+++ Extract +++
Question: Can we have a procedure that, receiving a program and the data it processes, decides if the program will stop executing in a finite time?
This (halting) problem was formulated in computational terms in 1936 by Alonzo Church, Stephen Kleene, Emil Post, and Alan Turing as a reaction to the incompleteness theorem published by Kurt Gödel in 1931.
Answer: No!
And thus, the most important negative result in the history of mathematics underpins the science of computation.
This textbook arose from an introductory course on Computer Architecture taught at Rivier University in the Fall of 2024.
Unlike other Computer Architecture textbooks, this book approaches the subject from a Computer Science theoretical perspective. Using an ordered approach, we start with the most basic 0-order computing system - one with stateless operations. We then describe computing systems in terms of their feedback loop orders progressing order-by-order (Stefan, 2024). Table 1 shows the progression of computing systems feedback loops.
| Order | Definition | Components | Example |
|---|---|---|---|
| 0-Order | No-loop combinational circuits. | Logic gates (AND, OR, NOT, ROM). | Multiplexer, adder, ALU. |
| 1st-Order | One-loop memory circuits | Latches, FFs, registers, RAM, SRAM. | D flip-flop, Register file |
| 2nd-Order | Two-loop automata circuits. | Mealy, Moore automaton | FSMs, Counters, ALUs with register files. |
| 3rd-Order | Three-loops processing units. | ALU, control units, registers. | Simple microprocessor, e.g., CPU. |
| 4th-Order | Four-loop computer with one memory | Program and Data in single memory. | von Neumann abstract model computer. |
| 5th-Order | Five-loop computer with two memories. | Separate Program and Data memories. | Harvard abstract model computer. |
| nth-Order High-Order 0 | N-loop, no global loop many-cell systems. | Controller, Map Array | Map Parallel Accelerator |
| 1st Global Loop | N-loop & 1st global loop many-cell systems. | Controller, Map Array, Reduce loop | MapReduce Parallel Accelerator |
| 2nd Global Loop | N-loop & 2nd global loop many-cell systems. | Controller, Map Array, Reduce loop, Scan loop | MapScanReduce Parallel Accelerator |
Table 1: Orders of Computing Systems
Part I of this book provides a mathematical foundation for the number systems used in computing systems. Part II covers orders 0 through 3 - basic combinational logic through a processor. Part III covers the theory and implementation of computing, including parallel heterogeneous systems. Part IV refers to practical aspects related to the design of frequently used combinational circuits, the design of processors, and the use of heterogeneous computing systems.
+++
■ **Instruction 1**:
Report every line of the entries below that contains the word "Institution".
+++ Stored data +++
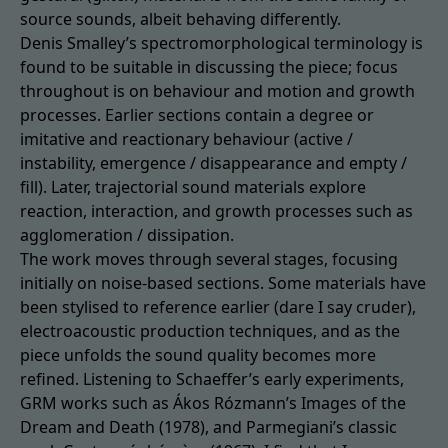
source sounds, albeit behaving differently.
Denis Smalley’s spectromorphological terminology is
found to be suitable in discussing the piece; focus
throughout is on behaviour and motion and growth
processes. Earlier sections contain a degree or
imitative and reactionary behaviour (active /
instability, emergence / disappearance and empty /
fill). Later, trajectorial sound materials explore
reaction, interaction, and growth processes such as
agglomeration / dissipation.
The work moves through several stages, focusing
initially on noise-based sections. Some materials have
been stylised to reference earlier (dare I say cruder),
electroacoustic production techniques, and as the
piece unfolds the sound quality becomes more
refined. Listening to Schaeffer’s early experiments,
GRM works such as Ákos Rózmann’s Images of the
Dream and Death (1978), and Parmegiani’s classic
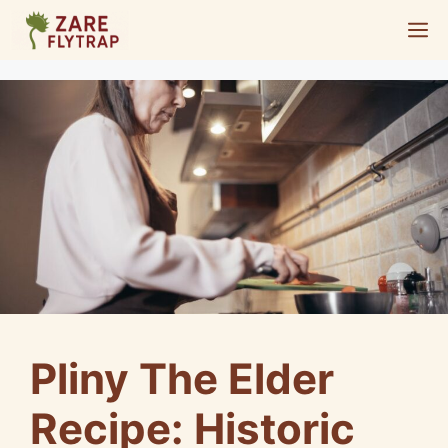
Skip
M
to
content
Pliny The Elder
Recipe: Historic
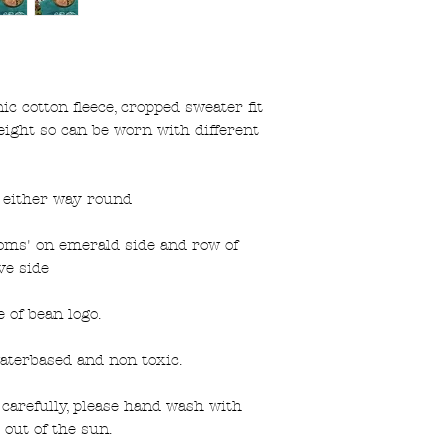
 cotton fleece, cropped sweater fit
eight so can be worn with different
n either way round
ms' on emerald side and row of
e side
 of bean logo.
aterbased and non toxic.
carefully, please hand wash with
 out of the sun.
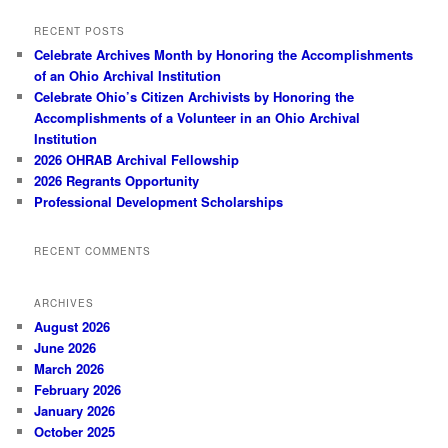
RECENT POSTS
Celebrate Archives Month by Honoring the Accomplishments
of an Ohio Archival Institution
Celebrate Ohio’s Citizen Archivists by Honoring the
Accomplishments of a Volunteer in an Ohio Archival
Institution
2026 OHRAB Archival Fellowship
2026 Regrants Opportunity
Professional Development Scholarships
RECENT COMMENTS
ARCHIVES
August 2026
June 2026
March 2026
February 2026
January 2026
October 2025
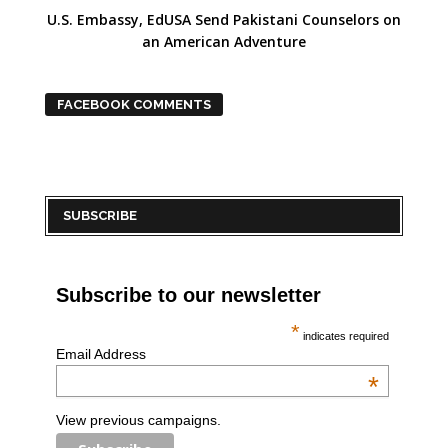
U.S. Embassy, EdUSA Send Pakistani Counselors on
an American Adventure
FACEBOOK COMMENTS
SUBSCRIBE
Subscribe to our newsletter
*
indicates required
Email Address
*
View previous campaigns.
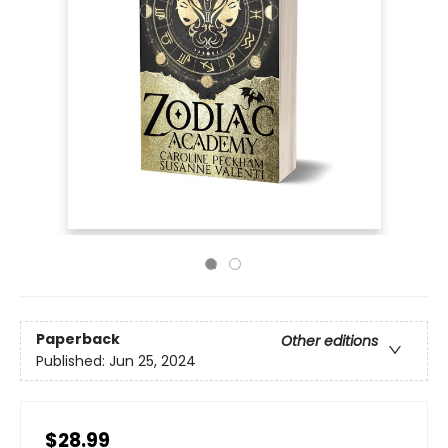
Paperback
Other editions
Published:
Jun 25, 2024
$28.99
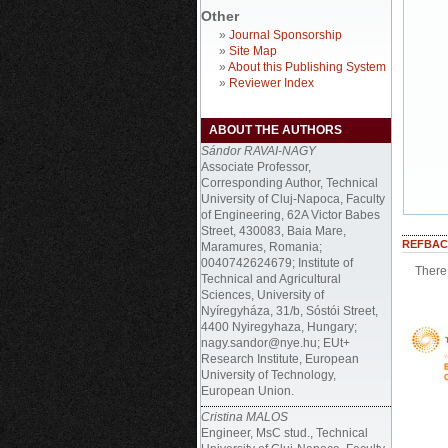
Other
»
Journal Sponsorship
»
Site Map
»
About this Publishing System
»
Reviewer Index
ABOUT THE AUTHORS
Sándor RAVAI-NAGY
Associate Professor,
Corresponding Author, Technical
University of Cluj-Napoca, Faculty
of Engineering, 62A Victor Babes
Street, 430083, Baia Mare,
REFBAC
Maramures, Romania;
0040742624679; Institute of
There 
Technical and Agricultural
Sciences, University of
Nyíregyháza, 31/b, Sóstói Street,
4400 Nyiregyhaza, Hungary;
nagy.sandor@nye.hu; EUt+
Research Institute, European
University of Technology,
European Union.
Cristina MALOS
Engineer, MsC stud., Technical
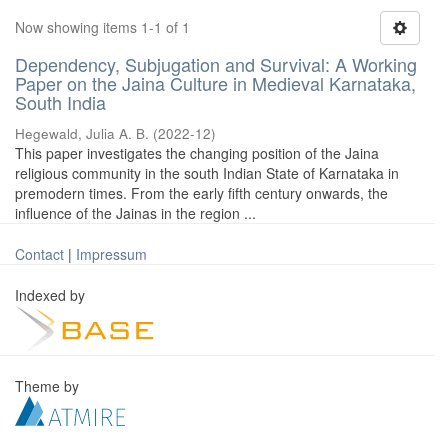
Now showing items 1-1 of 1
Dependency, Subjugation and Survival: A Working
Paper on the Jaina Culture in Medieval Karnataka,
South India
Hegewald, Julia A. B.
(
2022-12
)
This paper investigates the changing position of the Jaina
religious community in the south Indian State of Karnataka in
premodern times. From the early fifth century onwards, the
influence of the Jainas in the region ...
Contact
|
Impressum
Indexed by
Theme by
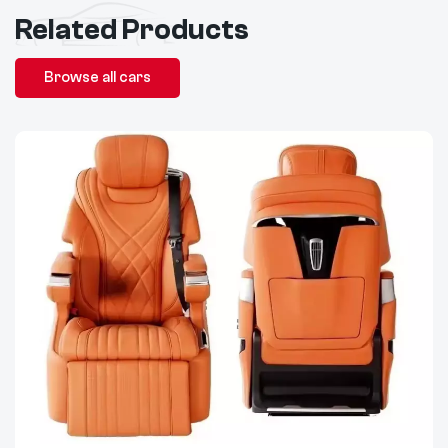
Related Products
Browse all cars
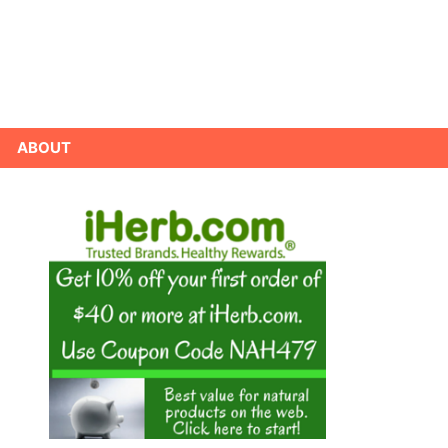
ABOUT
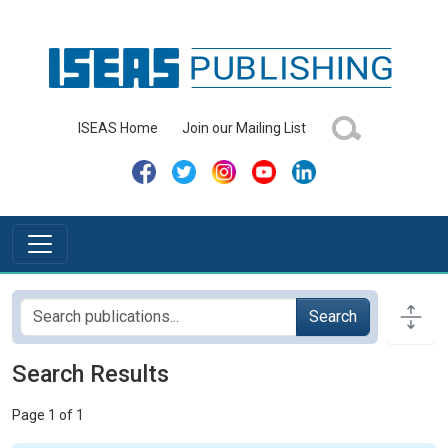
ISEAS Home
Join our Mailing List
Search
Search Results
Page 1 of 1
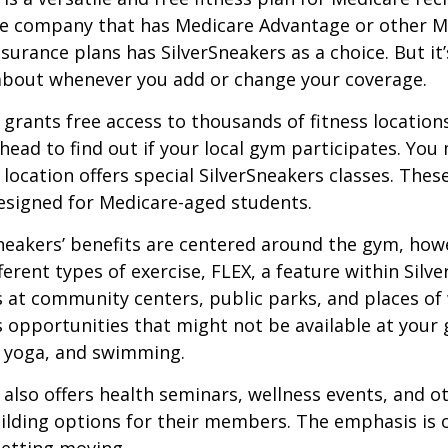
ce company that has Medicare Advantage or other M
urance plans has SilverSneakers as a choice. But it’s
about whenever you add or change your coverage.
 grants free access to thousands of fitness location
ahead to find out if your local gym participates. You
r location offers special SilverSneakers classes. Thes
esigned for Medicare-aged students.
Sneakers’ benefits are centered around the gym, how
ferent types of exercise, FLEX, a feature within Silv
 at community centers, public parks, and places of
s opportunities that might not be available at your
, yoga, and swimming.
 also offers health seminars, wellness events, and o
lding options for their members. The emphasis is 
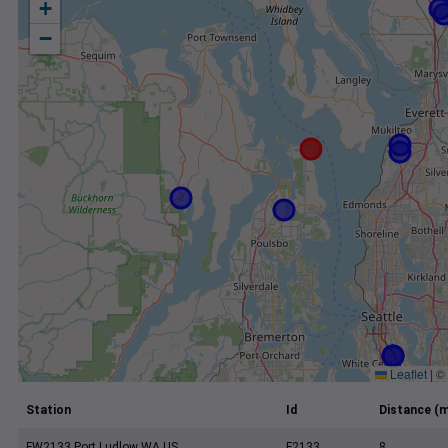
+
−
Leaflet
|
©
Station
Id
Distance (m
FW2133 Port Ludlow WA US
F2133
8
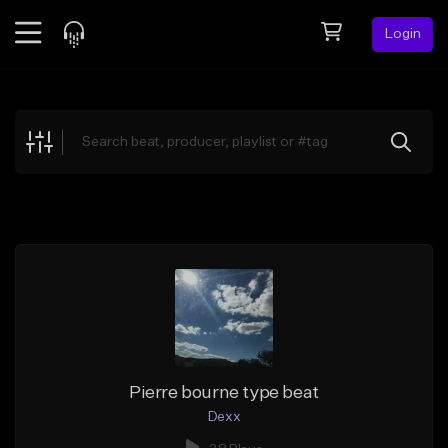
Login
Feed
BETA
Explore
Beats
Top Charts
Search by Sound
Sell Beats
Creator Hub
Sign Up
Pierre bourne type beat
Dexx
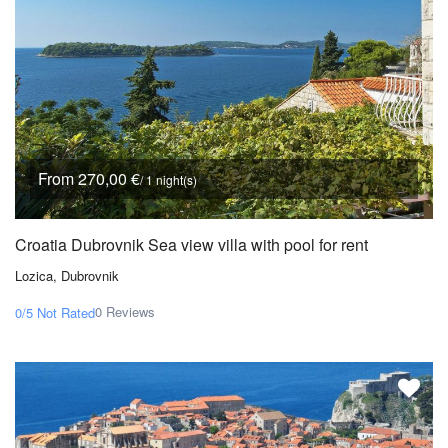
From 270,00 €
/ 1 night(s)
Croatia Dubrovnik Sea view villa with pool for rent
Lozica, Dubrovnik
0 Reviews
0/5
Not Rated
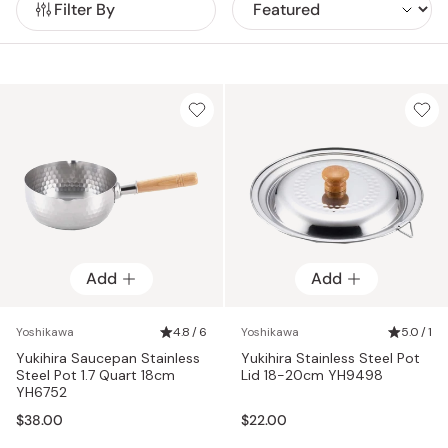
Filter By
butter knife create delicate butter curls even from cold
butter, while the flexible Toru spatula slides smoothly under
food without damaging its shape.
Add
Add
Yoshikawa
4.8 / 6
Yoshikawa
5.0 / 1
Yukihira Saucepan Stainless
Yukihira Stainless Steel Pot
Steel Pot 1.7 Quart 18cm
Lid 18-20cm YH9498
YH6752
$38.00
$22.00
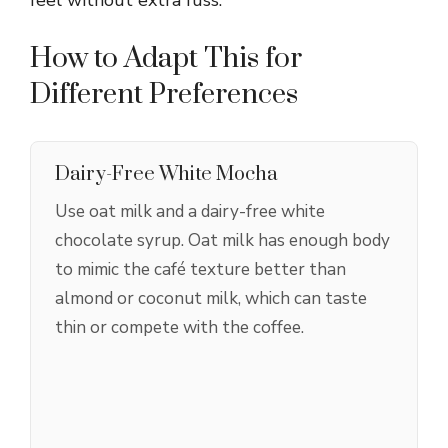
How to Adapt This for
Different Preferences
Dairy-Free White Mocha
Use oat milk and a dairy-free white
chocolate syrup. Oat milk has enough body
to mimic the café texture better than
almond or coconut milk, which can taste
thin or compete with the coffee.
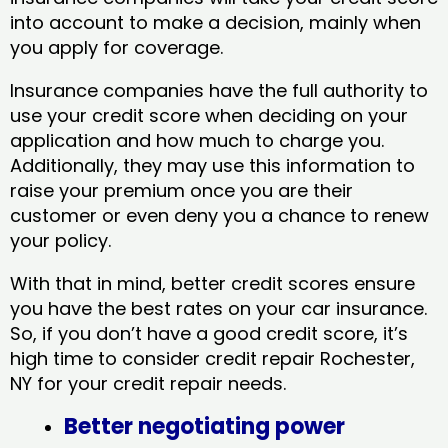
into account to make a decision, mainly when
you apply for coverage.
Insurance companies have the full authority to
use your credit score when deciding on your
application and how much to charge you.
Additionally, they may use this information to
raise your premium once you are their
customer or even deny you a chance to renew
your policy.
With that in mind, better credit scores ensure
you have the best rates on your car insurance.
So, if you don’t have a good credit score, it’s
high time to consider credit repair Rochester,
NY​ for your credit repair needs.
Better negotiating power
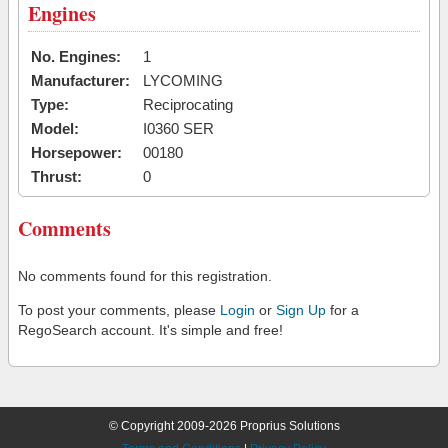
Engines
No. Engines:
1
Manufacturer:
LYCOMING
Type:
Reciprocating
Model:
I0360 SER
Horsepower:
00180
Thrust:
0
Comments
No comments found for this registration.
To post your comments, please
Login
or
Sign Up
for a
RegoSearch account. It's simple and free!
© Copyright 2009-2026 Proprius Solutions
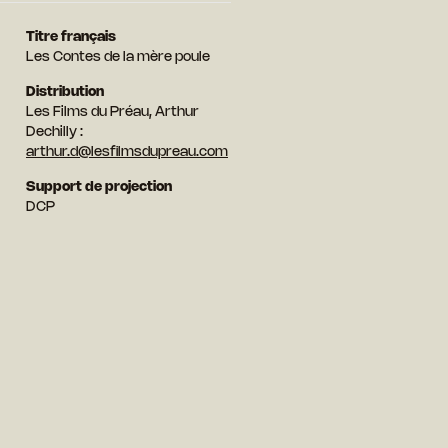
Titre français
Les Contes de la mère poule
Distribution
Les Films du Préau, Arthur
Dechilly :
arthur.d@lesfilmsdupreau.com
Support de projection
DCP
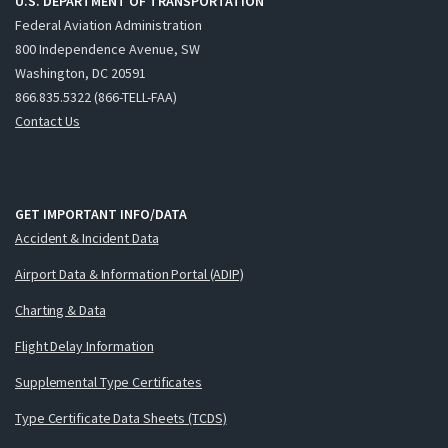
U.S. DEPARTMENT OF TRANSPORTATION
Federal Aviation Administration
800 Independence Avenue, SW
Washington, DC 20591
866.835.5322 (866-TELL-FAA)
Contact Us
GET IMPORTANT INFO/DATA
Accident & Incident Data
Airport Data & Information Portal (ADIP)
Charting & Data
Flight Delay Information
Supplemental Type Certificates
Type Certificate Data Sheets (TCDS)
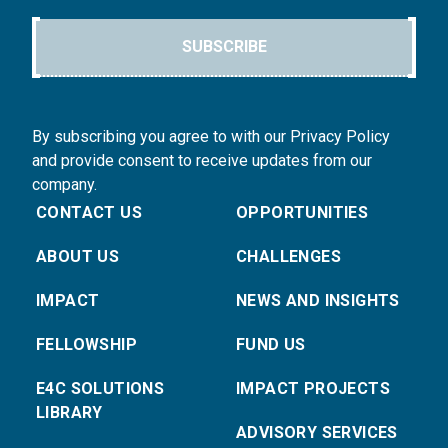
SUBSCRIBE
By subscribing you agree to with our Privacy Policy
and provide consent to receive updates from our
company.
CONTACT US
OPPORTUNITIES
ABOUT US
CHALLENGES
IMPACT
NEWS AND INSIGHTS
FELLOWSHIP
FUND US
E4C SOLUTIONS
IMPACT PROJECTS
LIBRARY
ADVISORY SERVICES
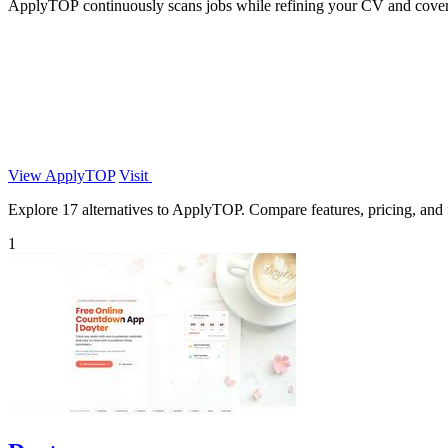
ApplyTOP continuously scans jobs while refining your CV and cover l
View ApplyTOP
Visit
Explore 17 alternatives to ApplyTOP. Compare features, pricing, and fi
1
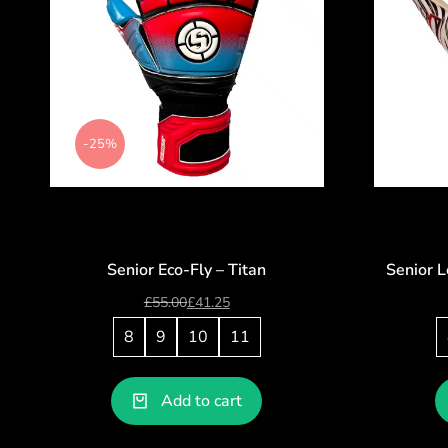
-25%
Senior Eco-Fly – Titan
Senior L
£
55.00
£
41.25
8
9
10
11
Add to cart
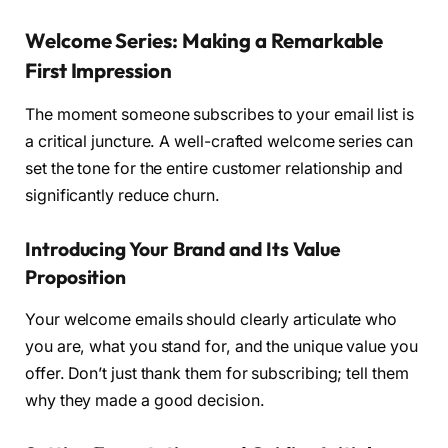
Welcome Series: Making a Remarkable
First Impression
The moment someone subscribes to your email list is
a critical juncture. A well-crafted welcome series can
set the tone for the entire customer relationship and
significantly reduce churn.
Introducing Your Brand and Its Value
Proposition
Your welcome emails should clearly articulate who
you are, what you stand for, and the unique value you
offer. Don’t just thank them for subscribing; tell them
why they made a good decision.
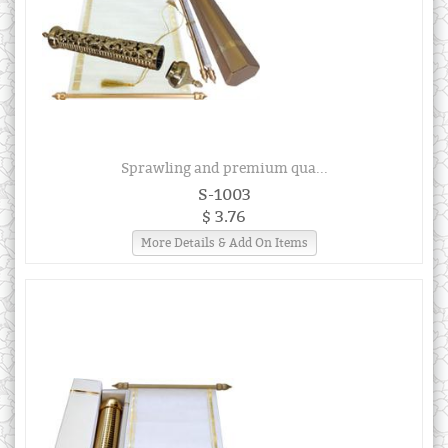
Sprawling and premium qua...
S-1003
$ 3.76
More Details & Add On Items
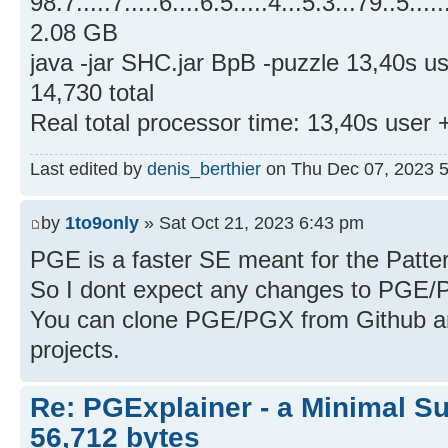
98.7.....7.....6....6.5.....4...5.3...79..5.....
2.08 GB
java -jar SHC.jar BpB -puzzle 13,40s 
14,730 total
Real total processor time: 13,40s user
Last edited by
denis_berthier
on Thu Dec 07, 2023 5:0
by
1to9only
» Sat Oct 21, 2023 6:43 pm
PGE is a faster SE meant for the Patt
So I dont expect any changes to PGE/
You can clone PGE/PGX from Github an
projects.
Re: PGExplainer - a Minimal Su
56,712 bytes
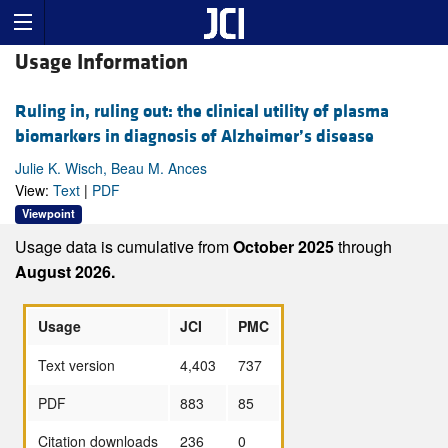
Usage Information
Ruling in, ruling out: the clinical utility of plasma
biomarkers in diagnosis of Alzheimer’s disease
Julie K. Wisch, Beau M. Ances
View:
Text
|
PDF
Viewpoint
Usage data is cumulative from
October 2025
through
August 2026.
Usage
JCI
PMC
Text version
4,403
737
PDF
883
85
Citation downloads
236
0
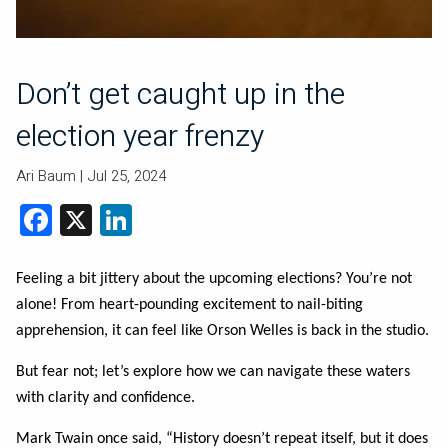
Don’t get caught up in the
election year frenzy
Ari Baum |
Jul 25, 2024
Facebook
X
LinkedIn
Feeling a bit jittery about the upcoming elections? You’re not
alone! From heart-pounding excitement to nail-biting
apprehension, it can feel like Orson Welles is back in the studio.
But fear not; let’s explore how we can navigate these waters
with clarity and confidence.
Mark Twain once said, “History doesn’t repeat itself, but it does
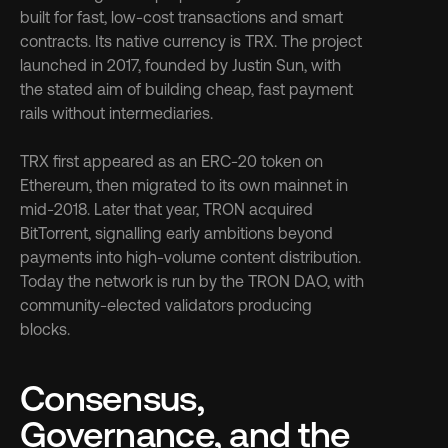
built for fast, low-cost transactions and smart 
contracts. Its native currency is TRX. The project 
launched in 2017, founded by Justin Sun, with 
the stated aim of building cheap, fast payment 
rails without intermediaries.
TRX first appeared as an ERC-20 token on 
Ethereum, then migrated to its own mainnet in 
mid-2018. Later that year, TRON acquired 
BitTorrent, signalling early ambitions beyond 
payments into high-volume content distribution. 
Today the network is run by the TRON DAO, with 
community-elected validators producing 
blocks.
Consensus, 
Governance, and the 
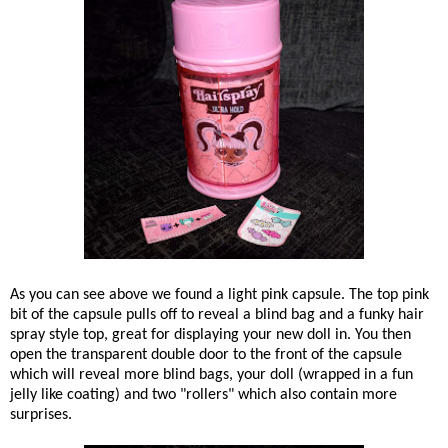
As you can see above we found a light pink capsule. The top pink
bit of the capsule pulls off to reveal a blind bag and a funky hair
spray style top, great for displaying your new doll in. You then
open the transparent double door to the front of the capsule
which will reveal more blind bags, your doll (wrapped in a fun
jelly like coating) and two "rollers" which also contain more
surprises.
+++
■ **Instruction 2**:
From the textbook introduction above, write out the passage that opens with the words "Unlike other Computer" and closes with "systems feedback loops.", substituting "memoryless operations" for "stateless operations".

■ **Answer box 1**:
of an Ohio Archival Institution
Institution

■ **Answer box 2**:
Unlike other Computer Architecture textbooks, this book approaches the subject from a Computer Science theoretical perspective. Using an ordered approach, we start with the most basic 0-order computing system - one with memoryless operations. We then describe computing systems in terms of their feedback loop orders progressing order-by-order (Stefan, 2024). Table 1 shows the progression of computing systems feedback loops.